Some of you are asking why DotA is important here. It absolutely is. I can’t at all play the game, because the friends I know that play it are quick to embarrass you for a bad play or tear you apart for not helping them out. The idea of playing a game with those guys, or anyone else, is pretty horrible for me. The very first time I played, it was at an old internet cafe at almost 8PM, with a bunch of old men telling me how my mother made me because I was a noob and kept casting spells wrong. For a long time I would secretly play on my own at home, but only watch my friends play if I was with them. When I finally did take a chance and start playing with a few of them, I would put headphones in my ears and listen to the loudest thing I had on my mp3 player, so I couldn’t hear what people were saying about me.

A lot of my entire being is like that. I’m so talkative and always have something to say because I think people will see value in me knowing things and always being right. I am always eager to help people mostly because I hate to see people as unhappy as I sometimes am, but partly because I think there’s value in me being there and that people would also want to be there with me. I am so proud and stubborn so that people don’t get a chance to pick at my flaws. I place so much emphasis on self-control so that I don’t do something embarrassing or that makes me vulnerable. I think before I speak so my words do exactly what I want them to without revealing what I’m really thinking or feeling. I think before I act, so no one can glean too much from the things I do and who I do it for. And I wear my signature sly smile so no one knows how I truly feel about things.

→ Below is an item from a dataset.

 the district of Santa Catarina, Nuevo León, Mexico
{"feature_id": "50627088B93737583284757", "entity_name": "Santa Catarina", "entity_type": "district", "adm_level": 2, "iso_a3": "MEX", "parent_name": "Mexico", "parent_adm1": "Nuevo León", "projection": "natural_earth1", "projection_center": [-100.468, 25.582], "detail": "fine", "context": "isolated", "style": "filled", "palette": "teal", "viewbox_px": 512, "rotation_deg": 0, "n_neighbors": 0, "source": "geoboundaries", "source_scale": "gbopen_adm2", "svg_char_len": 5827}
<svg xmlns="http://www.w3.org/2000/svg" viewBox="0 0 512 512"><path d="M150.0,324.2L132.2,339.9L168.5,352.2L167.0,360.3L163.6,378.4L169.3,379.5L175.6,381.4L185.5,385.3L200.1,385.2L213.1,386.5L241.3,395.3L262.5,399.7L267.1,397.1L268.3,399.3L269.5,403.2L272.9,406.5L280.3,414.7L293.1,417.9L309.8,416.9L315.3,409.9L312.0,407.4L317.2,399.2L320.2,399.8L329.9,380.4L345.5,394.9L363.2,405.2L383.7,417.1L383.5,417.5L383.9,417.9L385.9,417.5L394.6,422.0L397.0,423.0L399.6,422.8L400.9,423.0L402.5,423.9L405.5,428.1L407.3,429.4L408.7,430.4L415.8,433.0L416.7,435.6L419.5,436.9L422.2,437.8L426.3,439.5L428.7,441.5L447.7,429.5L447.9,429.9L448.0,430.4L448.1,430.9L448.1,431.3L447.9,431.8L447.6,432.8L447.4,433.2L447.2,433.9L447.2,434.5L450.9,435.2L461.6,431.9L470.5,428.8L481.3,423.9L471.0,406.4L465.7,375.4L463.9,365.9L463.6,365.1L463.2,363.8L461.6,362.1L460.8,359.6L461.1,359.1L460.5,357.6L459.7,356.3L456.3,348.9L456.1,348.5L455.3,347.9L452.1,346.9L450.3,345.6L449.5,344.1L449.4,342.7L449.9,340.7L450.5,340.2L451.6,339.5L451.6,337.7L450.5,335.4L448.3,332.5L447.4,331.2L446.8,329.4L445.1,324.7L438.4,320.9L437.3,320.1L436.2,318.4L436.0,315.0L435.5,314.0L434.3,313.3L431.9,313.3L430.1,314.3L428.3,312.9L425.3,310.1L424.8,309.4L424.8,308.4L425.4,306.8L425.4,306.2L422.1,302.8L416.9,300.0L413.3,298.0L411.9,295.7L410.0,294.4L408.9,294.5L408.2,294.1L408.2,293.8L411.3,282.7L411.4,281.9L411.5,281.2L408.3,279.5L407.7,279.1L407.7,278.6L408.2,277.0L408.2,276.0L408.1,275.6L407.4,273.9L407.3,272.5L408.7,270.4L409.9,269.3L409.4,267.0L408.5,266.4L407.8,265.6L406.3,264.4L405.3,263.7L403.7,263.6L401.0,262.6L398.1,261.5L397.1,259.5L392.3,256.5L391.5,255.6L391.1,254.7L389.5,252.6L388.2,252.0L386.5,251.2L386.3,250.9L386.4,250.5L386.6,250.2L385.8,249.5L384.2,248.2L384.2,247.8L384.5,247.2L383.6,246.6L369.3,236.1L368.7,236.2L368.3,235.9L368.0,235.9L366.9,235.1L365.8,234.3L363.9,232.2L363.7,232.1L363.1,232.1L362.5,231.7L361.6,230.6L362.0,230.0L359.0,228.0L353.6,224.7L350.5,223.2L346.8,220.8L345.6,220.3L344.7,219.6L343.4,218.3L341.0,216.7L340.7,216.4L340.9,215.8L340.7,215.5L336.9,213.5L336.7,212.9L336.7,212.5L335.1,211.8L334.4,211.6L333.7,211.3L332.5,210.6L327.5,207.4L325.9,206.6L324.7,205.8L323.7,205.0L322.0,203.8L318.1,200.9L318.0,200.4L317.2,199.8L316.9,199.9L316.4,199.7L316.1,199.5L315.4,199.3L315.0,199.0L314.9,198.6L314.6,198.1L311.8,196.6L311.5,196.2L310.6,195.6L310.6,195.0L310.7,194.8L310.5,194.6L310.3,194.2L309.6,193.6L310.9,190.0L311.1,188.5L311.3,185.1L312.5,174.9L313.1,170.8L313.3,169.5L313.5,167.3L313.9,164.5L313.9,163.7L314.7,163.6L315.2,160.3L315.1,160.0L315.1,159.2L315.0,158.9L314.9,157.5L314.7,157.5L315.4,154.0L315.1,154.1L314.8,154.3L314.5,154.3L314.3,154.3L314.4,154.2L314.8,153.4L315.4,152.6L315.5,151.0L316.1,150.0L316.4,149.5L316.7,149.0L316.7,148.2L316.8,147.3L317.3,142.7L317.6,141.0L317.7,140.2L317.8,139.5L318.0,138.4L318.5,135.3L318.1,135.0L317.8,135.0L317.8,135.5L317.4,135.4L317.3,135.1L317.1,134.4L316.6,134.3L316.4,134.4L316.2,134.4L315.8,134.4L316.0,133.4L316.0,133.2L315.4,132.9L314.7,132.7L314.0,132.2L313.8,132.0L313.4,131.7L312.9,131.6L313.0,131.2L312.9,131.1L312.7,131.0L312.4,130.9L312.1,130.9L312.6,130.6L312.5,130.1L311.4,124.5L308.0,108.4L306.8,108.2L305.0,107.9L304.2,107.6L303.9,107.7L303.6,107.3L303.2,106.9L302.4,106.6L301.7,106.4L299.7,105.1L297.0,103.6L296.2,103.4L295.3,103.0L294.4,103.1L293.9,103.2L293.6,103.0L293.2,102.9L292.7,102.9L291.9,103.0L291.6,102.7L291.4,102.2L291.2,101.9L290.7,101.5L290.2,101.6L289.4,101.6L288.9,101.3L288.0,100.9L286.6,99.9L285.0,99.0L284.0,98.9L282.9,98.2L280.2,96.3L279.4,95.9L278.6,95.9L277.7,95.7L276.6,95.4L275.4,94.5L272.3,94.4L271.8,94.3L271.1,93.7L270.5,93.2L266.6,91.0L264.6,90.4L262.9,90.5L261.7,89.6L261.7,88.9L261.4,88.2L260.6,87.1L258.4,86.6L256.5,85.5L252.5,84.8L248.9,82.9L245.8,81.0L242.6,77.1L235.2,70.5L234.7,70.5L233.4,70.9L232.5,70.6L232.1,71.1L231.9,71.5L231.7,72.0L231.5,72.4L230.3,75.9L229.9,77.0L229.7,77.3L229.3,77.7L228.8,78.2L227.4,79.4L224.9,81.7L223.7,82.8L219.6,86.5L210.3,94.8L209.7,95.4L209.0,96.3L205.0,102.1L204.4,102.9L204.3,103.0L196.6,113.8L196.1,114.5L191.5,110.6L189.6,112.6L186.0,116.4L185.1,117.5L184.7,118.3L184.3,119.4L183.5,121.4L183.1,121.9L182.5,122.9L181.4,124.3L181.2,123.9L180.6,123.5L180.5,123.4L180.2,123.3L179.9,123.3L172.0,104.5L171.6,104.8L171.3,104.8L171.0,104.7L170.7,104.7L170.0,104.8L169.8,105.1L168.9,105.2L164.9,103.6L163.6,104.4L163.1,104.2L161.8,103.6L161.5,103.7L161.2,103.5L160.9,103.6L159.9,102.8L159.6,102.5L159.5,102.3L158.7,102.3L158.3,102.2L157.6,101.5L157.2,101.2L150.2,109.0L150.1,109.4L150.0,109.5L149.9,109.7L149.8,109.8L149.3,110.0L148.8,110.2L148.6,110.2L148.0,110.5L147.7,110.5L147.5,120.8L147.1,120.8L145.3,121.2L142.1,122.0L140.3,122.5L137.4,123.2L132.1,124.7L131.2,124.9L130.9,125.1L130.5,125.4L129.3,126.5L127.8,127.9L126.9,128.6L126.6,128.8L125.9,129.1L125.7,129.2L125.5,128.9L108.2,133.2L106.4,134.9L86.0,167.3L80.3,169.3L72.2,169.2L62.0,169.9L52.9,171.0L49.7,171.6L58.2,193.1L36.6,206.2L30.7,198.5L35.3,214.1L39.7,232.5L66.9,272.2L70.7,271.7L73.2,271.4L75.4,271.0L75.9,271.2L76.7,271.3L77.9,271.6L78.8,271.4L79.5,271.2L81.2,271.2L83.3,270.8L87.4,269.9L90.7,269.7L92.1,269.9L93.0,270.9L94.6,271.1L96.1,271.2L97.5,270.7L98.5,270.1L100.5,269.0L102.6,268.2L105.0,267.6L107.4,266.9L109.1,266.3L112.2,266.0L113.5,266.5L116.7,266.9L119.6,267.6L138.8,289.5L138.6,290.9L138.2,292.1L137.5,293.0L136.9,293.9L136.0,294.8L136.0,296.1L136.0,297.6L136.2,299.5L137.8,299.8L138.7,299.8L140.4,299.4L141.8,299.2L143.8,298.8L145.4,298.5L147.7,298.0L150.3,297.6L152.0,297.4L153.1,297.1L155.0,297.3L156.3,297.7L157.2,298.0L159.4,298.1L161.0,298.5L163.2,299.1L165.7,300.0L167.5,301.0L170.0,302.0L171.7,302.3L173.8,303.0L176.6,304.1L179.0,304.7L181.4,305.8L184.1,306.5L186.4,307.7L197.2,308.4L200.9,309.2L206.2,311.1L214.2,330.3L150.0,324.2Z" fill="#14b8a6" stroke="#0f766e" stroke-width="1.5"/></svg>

This is the closest pic I have to that sly smile. I never said it was a particularly good smile.

Things like feeling like I’ve become less human since my grandmother passed away in 2003. Like remembering the first time my mother yelled at me and made me feel stupid, over a comment I made about gum in primary school. Like having genuine anger issues and sometimes daydreaming about hurting people. Like have suicidal ideation because I didn’t feel like God would love a person like me. Like caring about someone so much that I’m always nervous about that person no matter how many times I’ve held them close to me. Like feeling like all my friends only appreciate Fun Me/ Argumentative Me/ Counselor Me/ Conversationalist Me, and eventually want nothing to do with the Real Me. The one that begins to trust people and reveal emotions and can’t wear those other masks anymore because he’s too busy feeling.

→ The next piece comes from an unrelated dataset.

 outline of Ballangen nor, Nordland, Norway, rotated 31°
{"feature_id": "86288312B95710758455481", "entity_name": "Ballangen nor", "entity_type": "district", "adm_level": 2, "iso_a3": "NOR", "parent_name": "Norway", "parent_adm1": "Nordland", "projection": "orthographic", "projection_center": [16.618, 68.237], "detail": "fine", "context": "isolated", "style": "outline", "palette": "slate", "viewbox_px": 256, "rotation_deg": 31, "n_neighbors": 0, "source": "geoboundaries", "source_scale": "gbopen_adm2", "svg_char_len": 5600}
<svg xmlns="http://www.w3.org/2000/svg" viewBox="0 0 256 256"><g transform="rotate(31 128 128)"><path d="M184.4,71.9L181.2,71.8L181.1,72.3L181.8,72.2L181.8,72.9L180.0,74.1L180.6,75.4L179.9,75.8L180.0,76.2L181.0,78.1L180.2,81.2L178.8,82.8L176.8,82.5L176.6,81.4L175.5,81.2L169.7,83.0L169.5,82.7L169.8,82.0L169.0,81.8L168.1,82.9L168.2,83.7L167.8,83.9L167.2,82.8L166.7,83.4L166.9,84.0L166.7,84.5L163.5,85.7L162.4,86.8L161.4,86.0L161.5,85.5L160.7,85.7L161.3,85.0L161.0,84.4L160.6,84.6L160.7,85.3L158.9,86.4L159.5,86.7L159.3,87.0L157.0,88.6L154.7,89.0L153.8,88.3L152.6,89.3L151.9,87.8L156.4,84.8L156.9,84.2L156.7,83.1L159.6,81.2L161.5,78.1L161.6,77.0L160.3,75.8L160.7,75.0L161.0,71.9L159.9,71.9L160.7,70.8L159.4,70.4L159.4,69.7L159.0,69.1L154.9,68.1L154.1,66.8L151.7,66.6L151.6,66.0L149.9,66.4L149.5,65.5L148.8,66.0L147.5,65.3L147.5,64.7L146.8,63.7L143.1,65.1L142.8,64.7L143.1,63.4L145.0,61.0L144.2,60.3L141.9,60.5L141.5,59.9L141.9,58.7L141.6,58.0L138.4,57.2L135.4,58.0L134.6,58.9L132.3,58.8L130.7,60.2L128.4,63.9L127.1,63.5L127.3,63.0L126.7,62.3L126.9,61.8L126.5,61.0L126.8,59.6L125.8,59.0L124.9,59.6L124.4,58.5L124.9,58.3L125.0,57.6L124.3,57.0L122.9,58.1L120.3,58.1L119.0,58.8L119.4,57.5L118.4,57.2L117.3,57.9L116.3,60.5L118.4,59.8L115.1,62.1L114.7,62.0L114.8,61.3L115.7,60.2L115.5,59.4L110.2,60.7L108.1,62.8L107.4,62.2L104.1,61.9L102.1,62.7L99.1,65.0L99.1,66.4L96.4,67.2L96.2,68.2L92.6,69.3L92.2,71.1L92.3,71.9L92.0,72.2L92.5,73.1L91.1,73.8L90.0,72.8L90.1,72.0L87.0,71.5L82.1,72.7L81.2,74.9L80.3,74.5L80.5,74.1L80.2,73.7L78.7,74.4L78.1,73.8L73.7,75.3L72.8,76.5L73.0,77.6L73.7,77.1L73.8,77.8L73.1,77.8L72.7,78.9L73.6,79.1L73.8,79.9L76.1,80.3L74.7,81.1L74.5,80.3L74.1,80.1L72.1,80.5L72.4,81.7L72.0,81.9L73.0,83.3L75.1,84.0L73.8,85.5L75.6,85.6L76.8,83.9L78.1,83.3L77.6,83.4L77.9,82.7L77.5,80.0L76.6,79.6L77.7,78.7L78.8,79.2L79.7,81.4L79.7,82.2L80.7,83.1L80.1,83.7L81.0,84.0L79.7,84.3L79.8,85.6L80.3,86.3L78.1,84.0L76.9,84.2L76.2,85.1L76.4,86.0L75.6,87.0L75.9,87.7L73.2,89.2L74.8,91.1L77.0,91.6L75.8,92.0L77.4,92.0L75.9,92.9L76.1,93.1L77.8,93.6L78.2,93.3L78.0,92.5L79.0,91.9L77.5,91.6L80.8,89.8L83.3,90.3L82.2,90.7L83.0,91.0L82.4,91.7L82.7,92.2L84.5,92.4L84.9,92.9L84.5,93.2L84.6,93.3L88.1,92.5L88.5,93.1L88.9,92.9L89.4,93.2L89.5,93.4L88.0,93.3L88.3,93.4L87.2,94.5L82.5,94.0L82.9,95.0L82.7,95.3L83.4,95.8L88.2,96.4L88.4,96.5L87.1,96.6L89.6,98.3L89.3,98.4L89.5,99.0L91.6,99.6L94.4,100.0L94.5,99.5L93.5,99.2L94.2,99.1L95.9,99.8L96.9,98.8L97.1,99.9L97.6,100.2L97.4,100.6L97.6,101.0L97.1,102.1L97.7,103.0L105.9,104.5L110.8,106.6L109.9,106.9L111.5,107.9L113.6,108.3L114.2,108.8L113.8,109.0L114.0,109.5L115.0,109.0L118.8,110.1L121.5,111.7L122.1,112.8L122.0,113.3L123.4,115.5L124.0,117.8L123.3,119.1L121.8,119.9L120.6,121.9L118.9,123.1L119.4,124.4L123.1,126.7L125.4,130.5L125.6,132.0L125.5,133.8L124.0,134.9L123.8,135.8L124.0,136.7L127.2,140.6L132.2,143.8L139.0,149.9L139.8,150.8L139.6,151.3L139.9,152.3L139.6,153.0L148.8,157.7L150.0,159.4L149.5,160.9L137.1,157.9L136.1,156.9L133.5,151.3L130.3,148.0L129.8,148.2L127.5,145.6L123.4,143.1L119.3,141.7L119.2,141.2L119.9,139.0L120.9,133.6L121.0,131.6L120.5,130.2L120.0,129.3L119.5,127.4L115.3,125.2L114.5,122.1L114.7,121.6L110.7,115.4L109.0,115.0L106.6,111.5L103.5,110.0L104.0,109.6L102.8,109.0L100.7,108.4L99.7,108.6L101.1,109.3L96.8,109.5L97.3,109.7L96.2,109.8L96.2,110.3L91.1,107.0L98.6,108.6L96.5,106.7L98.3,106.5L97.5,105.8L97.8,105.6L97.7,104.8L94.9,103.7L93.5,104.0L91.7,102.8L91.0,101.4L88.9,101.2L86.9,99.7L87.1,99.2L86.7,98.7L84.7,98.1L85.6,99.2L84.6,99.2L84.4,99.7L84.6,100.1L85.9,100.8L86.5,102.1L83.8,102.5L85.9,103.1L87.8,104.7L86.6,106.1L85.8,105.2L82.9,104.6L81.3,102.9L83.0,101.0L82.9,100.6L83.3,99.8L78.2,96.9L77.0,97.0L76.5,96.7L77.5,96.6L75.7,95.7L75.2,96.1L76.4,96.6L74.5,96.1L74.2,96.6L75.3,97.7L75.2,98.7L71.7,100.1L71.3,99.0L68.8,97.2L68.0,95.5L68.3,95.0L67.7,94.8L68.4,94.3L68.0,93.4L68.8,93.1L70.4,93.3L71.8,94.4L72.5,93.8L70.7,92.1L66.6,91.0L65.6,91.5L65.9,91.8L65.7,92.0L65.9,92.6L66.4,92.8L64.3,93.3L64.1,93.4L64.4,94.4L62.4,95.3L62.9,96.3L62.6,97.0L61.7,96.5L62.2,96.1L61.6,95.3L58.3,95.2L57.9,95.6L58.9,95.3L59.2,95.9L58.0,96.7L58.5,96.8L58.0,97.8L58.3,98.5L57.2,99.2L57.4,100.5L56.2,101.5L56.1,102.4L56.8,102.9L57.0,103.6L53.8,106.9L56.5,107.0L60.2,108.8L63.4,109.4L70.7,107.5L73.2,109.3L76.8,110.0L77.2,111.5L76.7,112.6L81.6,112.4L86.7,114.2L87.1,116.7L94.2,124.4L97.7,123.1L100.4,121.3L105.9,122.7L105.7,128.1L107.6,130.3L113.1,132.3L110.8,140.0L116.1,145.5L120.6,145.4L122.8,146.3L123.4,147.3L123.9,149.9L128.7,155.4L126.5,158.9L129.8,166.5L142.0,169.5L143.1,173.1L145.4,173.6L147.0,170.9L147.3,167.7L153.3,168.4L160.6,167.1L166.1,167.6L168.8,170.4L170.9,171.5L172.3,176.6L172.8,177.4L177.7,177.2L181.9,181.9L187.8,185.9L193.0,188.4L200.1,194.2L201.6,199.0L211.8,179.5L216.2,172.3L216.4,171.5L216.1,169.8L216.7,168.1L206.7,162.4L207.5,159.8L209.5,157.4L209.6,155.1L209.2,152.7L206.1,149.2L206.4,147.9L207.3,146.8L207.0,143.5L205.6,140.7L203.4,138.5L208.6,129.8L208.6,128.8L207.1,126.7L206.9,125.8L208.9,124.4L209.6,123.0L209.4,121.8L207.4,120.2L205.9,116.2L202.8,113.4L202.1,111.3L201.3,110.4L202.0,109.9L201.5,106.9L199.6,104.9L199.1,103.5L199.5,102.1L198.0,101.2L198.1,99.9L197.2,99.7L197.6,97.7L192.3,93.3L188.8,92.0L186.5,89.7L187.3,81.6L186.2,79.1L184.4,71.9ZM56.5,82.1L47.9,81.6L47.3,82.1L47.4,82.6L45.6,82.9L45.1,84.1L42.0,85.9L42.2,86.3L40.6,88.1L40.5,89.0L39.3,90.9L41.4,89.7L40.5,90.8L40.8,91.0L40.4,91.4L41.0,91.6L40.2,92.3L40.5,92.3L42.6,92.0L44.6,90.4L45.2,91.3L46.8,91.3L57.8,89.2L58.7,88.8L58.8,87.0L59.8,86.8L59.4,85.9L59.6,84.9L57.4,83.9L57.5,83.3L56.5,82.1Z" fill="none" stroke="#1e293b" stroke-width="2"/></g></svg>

All of this has been running through my head for the past weeks to a month. And, for most of it, I was doing a decent job of keeping that sly smile on. But since about last week, none of the masks fit. Or I don’t fit. I’ve been thinking about the fact that I have no family that I can talk to, only one friend that’s been through it all, and lost the person in my life that I thought could handle Real Me. And, much like I don’t feel like I can play video games because of the jeering voices around me, I feel like I can’t do anything else without the constant surrounding reminders that I’m not the kind of person that anyone wants on their team.

So here’s another fact;

  1. I haven’t cried since 2003. But I kinda feel like crying these days…

One thought on “Defense of the Depression

  1. Those of us who are your real friends won’t think less of you if you cry. I actually think it would be healthier for you (and I’ve done a hell of a lot of crying this past year, so I know). If you want to, cry alone. If you need a shoulder to cry on, there’s one here, no strings attached. But as I told you the other day, get it out before it takes you over.